Stored records:
-.-.-
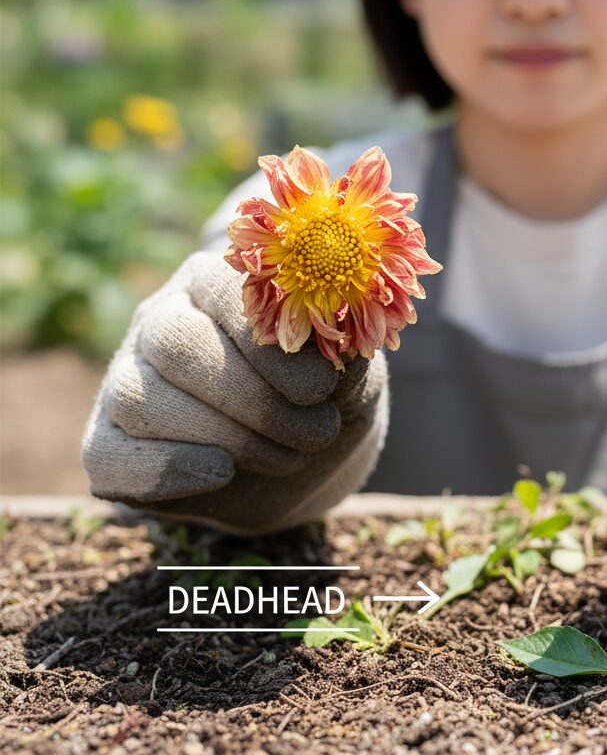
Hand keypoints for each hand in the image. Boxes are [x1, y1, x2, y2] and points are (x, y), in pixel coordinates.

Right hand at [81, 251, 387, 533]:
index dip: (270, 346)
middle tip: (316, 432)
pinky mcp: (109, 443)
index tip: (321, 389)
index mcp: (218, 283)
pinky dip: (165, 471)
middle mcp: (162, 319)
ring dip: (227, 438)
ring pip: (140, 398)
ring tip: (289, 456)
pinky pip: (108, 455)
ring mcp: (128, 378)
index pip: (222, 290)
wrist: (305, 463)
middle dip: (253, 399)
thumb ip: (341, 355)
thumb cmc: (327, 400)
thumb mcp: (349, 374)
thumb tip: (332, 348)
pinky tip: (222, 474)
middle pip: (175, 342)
-.-.-
Task directions: Your reply should repeat the entries above exactly, leaving the pictures out.

Answer area:
Hand keypoints for each hand in the image. Boxes are [x1, y1, x2, y2] and points are (x, y), in pixel coordinates.

Right hand at [81, 251, 387, 533]:
index dip: (270, 346)
middle tip: (316, 432)
pinky mcp: (109, 443)
index tip: (321, 389)
index mcp: (218, 283)
pinky dip: (165, 471)
middle mcp: (162, 319)
ring dip: (227, 438)
ring pip: (140, 398)
ring tip: (289, 456)
pinky pip: (108, 455)
ring mcp: (128, 378)
index pip: (222, 290)
wrist: (305, 463)
middle dip: (253, 399)
thumb ip: (341, 355)
thumb cmc: (327, 400)
thumb mcp: (349, 374)
thumb tip: (332, 348)
pinky tip: (222, 474)
middle pip: (175, 342)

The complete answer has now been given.